The academics made a “tremendous contribution” to the invention of the LED light, which has reduced energy consumption and aided the fight against climate change, the prize said.

A model featuring Prof Holonyak's red LED digits, the system which he invented in the Sixties - Alamy
A model featuring Prof Holonyak's red LED digits, the system which he invented in the Sixties - Alamy

The ceremony went some way to make up for a 2014 snub, in which Prof Holonyak was omitted from the Nobel Prize.

Then, it was awarded to Prof Akasaki, Prof Nakamura and Hiroshi Amano, the team that invented blue LEDs, which are essential in producing white light.

Supporters of Prof Holonyak, who invented the red LED in 1962, argued that the blue LED could never have been developed without the work that he and others had done earlier.

Speaking then, Prof Holonyak admitted: “Hell, I’m an old guy now, but I find this one insulting.”

After the Queen’s Engineering Prize was announced, Prof Dupuis said: “It is really something to share in this award win among my friends and colleagues – all five of us each played an important role, and this recognition means an awful lot.

“In those early days, when it was long days and nights hand-building reactors, Nick Holonyak mentored us.

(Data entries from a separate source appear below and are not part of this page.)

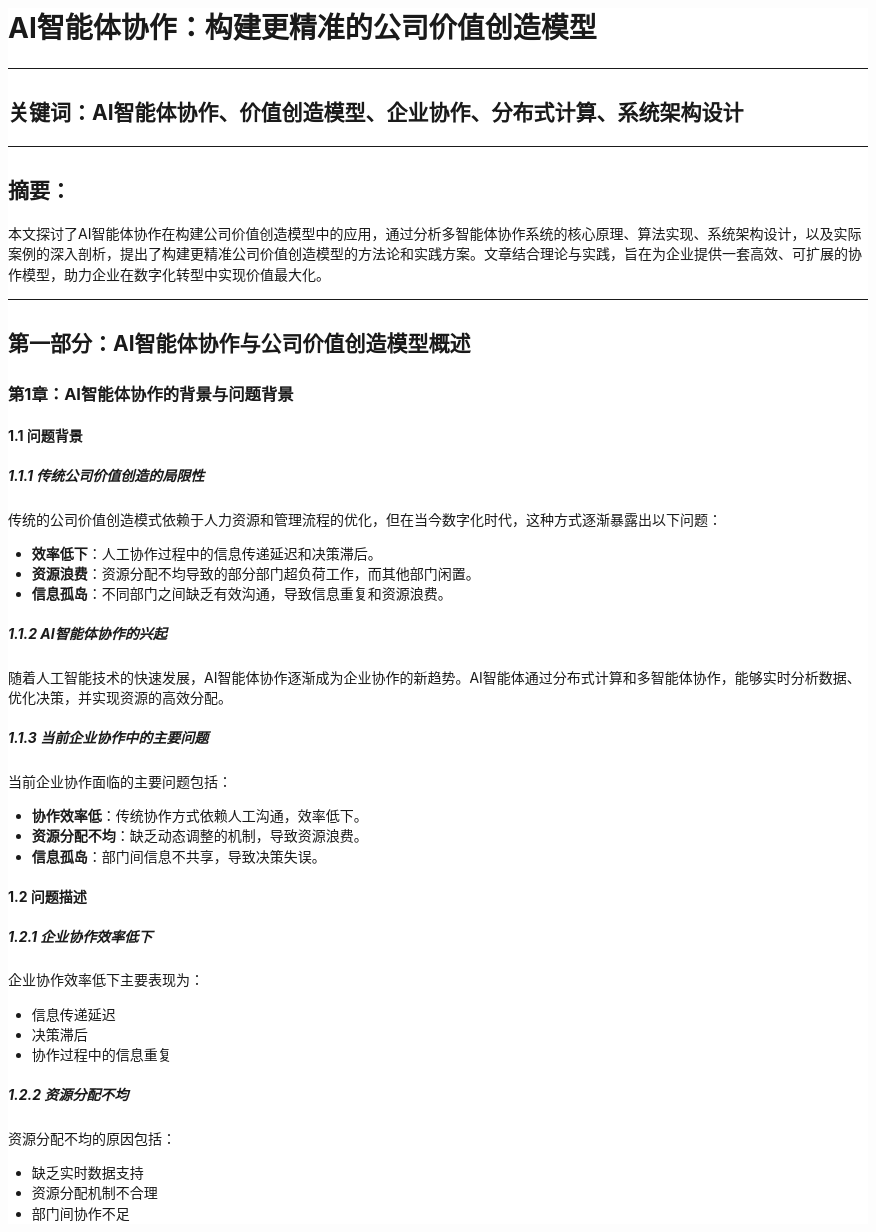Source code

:                  



# AI智能体协作：构建更精准的公司价值创造模型

---

## 关键词：AI智能体协作、价值创造模型、企业协作、分布式计算、系统架构设计

---

## 摘要：  
本文探讨了AI智能体协作在构建公司价值创造模型中的应用，通过分析多智能体协作系统的核心原理、算法实现、系统架构设计，以及实际案例的深入剖析，提出了构建更精准公司价值创造模型的方法论和实践方案。文章结合理论与实践，旨在为企业提供一套高效、可扩展的协作模型，助力企业在数字化转型中实现价值最大化。

---

## 第一部分：AI智能体协作与公司价值创造模型概述

### 第1章：AI智能体协作的背景与问题背景

#### 1.1 问题背景

##### 1.1.1 传统公司价值创造的局限性
传统的公司价值创造模式依赖于人力资源和管理流程的优化，但在当今数字化时代，这种方式逐渐暴露出以下问题：
- **效率低下**：人工协作过程中的信息传递延迟和决策滞后。
- **资源浪费**：资源分配不均导致的部分部门超负荷工作，而其他部门闲置。
- **信息孤岛**：不同部门之间缺乏有效沟通，导致信息重复和资源浪费。

##### 1.1.2 AI智能体协作的兴起
随着人工智能技术的快速发展，AI智能体协作逐渐成为企业协作的新趋势。AI智能体通过分布式计算和多智能体协作，能够实时分析数据、优化决策，并实现资源的高效分配。

##### 1.1.3 当前企业协作中的主要问题
当前企业协作面临的主要问题包括：
- **协作效率低**：传统协作方式依赖人工沟通，效率低下。
- **资源分配不均**：缺乏动态调整的机制，导致资源浪费。
- **信息孤岛**：部门间信息不共享，导致决策失误。

#### 1.2 问题描述

##### 1.2.1 企业协作效率低下
企业协作效率低下主要表现为：
- 信息传递延迟
- 决策滞后
- 协作过程中的信息重复

##### 1.2.2 资源分配不均
资源分配不均的原因包括：
- 缺乏实时数据支持
- 资源分配机制不合理
- 部门间协作不足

He really drew us in and inspired us to be part of the adventure that is engineering.”

Spotlight on team effort

Prof Nakamura said: “Most importantly, this is a team prize. I was able to do what I did in the Eighties, because of what had come before.”

Prof Sir Christopher Snowden, the chairman of the judging panel, said: “The impact of this innovation is not to be understated. It is not only an extreme engineering achievement, but a societal one that has a significant impact on the environment.”

Prof Dupuis, 73, whose work enabled the commercial production of high-quality semiconductors, said after the award ceremony: “This is the greatest thing I think that's happened to me in my life.”

While Prof Holonyak was upset about the Nobel Prize in 2014, this time he was just excited for all the prize winners, Prof Dupuis said.

“He’s excited for the people that put this together. George [Craford] and I are his students. He’s grateful of course for being included and grateful to the Queen, but his focus has always been the young people. He’s always worried about the students and that their contributions get recognised.”